Cette fois, c'est du sérieux: après avoir aisément négocié l'obstacle Copenhague au tour précédent, Marseille change de catégorie en 8e de finale de l'Europa League et soumettra jeudi son football redevenu attractif à l'épreuve du Benfica Lisbonne et de son attaque flamboyante.

Cette affiche est un brin "vintage" et ravivera des souvenirs que les moins de vingt ans ne peuvent pas connaître... En 1990 en effet, l'OM et le Benfica, qui ne se sont depuis jamais plus affrontés, avaient croisé le fer en demi-finale de la Coupe d'Europe des clubs champions et le club portugais l'avait emporté dans la polémique au match retour, grâce à la main de son attaquant angolais Vata.

Les joueurs actuels de Marseille n'ont dans l'ensemble cure de ce qui est considéré dans l'inconscient collectif local comme une injustice éternelle. Et le stade de La Luz tel que celui où l'OM avait perdu ses illusions devant 120.000 spectateurs déchaînés n'existe plus. Il a été remplacé sur le même site fin 2003 par une enceinte moderne de 65.OOO places où s'est déroulée la finale de l'Euro 2004.

Le public y demeure néanmoins aussi bouillant, conformément au statut du Benfica, club souvent présenté comme le plus populaire du pays avec ses 200.000 socios répartis dans le monde entier.

Ils ont cette saison des raisons de s'enflammer un peu plus: privé de titre de champion depuis la saison 2004-2005 après laquelle débuta l'hégémonie du FC Porto, Benfica domine en effet largement le championnat, avec 3 points d'avance sur le second Braga et 11 sur Porto, 3e. Il demeure invaincu depuis le 31 octobre, date de sa dernière défaite à Braga.

Menace offensive
Surtout, la formation dirigée par Jorge Jesus présente un sacré potentiel offensif (59 but en 22 matches, soit un quota très élevé de 2,7 buts par match), que le niveau moyen du championnat lusitanien oblige cependant à relativiser.

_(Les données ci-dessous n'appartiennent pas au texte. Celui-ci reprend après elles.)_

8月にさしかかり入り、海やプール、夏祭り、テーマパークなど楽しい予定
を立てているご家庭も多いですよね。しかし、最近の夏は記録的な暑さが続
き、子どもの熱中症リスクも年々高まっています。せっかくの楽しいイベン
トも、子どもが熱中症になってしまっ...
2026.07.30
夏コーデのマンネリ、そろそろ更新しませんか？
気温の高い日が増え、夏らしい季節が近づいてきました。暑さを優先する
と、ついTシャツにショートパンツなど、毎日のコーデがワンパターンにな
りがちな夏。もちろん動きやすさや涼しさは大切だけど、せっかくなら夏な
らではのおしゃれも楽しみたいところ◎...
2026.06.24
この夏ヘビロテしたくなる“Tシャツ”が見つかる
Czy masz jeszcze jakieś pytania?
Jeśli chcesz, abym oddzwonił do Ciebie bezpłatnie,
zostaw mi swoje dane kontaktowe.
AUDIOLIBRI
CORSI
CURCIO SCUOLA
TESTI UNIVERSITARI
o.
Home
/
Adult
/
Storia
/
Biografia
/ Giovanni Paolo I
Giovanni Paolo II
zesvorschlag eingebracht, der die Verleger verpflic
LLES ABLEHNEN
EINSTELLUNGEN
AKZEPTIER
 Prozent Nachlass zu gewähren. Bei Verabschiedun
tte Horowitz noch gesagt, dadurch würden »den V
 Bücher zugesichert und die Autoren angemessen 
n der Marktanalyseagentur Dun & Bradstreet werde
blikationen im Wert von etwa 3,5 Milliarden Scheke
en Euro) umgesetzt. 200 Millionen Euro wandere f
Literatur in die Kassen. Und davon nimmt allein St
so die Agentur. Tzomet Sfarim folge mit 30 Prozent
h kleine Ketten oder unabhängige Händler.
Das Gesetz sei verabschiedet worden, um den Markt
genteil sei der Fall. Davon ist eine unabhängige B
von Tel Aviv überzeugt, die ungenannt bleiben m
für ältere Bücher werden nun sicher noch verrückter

L'ancien attaquant international argentin Javier Saviola n'est pas le seul à générer la menace. Son compatriote du milieu Angel di Maria ainsi que le meilleur buteur de la SuperLiga, le géant paraguayen Oscar Cardozo (1,93 m) alimentent également la machine à marquer, sous la houlette d'un autre Argentin, Pablo Aimar.

Autant dire que l'opposition sera bien différente de celle, timide, proposée par Copenhague en 16e, contournée sans trembler (3-1 à l'aller comme au retour). "C'est une des meilleures équipes d'Europe du moment", estime ainsi le milieu Benoît Cheyrou, averti comme ses coéquipiers de la qualité du Benfica par l'Argentin de l'OM Lucho Gonzalez, ancien capitaine de Porto.

En forme ascendante, Lucho sera le dépositaire du jeu globalement séduisant de l'OM depuis le début de l'année. Liant offensif plus net, meilleure gestion des temps faibles, efficacité devant le but (à l'exception notable de dimanche devant Lorient): le temps du rodage est en effet terminé. Celui de l'ambition européenne recommence, après l'élimination toute en frustration de la Ligue des champions.